--- Document excerpt Enclosed Below ---
Print

Print


Did anyone already suggest Mendeley - I think it will do this for you with zero coding whatsoever. In fact, you can point Mendeley at the directory and it will suck them in automatically and rename the pdfs if you have it set that way.

Of course this only works with published research articles - coding is needed for the general case.
Christina

-----Original Message-----
From: Code for Libraries [mailto:[log in to unmask]] On Behalf Of Alexander Duryee
Sent: Friday, January 15, 2016 11:19 AM
To: [log in to unmask]
Subject: Re: [CODE4LIB] A smart bulk file name editor?

Amy,

It sounds like this is a three-step process for each file:

1) Feed the PDF (as a data blob) into a script
2) Parse out the data that you're looking for (title, author, year)
--- End of Enclosed Document excerpt ---
--- Source data Enclosed Below ---
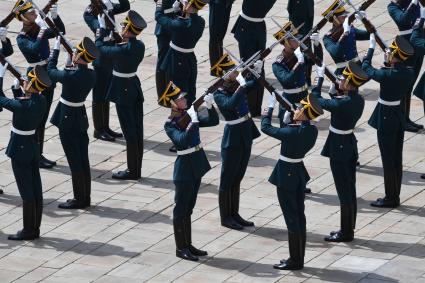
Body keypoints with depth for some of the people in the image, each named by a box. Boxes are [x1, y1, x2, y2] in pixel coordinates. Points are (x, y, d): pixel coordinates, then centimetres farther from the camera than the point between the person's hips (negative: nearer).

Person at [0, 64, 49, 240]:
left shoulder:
--- End of Enclosed Source data ---
Questions >>
1. In the email thread, which program does Christina suggest for renaming the PDFs without any coding?
2. Output the passage of the email thread from "Did anyone already" to "set that way.".
Rely only on the email thread, not on the material.

Responses in order >>
1. Mendeley.

2.
Did anyone already suggest Mendeley - I think it will do this for you with zero coding whatsoever. In fact, you can point Mendeley at the directory and it will suck them in automatically and rename the pdfs if you have it set that way.